* _Problem_
For the listing below, give the number of lines in which "down" occurs. Add nothing.

* _Data shown_
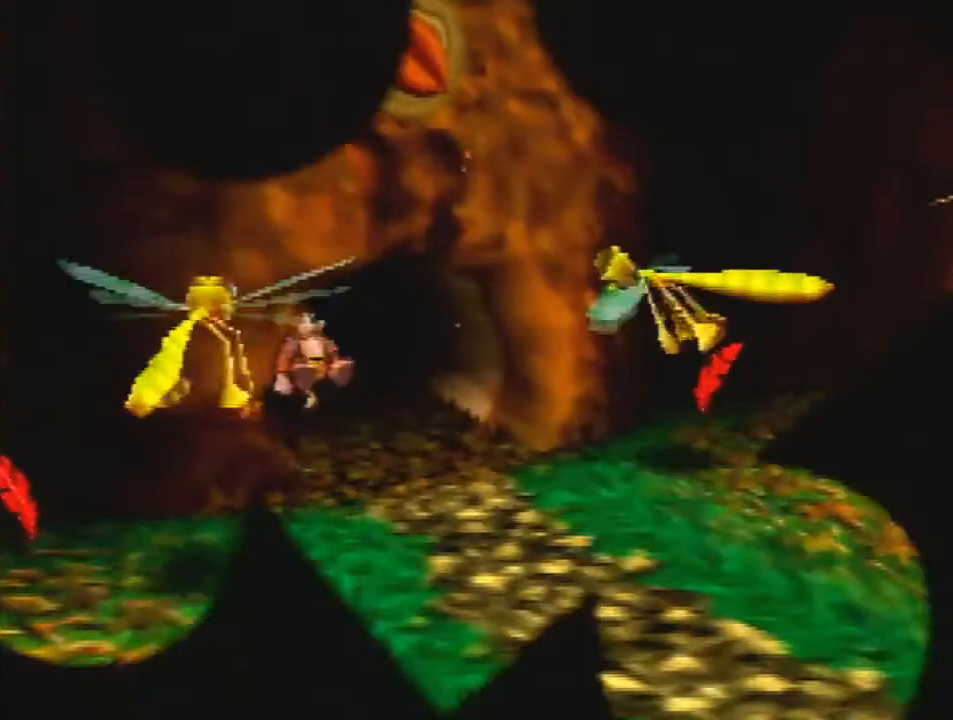
{"buttons": ["Z"], "left_stick": "up", "events": []}
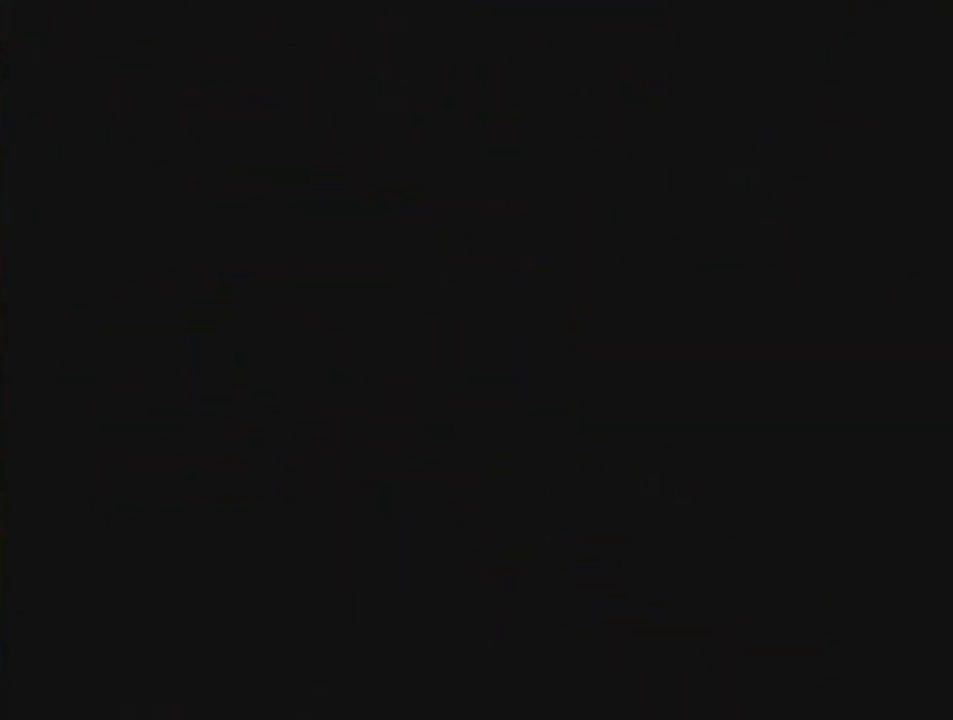
{"buttons": ["R1", "Z", "C_DOWN", "C_LEFT", "C_UP"], "left_stick": "up", "events": [[433, "C_DOWN", "down"], [433, "C_LEFT", "down"], [433, "R1", "down"], [467, "C_UP", "down"]]}
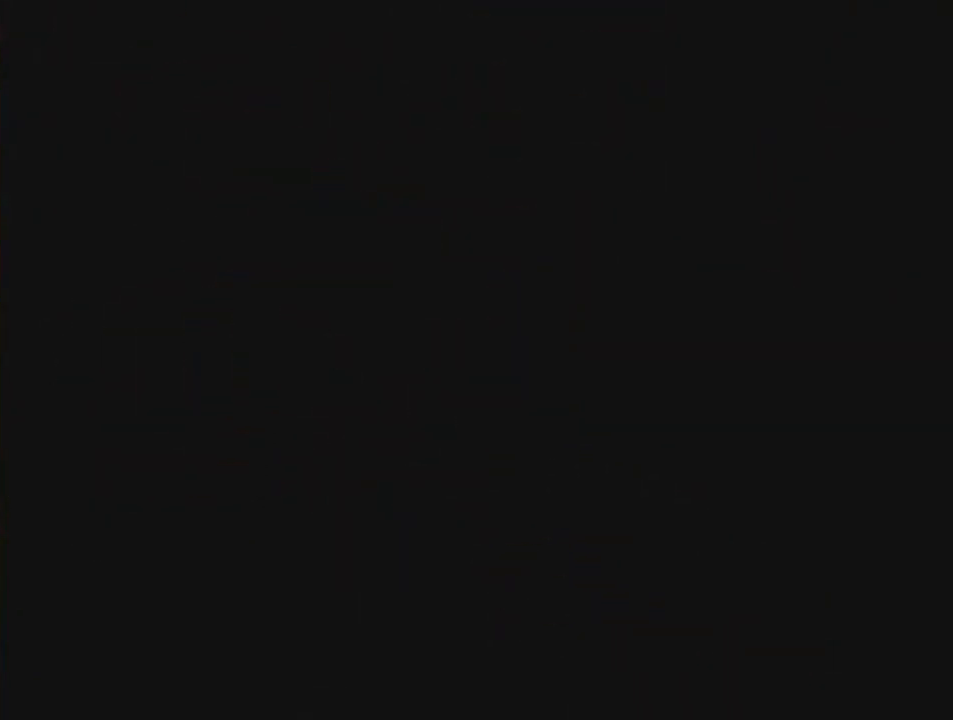
{"buttons": ["Z"], "left_stick": "up", "events": [[67, "C_DOWN", "up"], [67, "C_LEFT", "up"], [67, "C_UP", "up"], [67, "R1", "up"], [233, "A", "down"], [300, "A", "up"], [400, "A", "down"], [467, "A", "up"]]}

* _The completed task_
2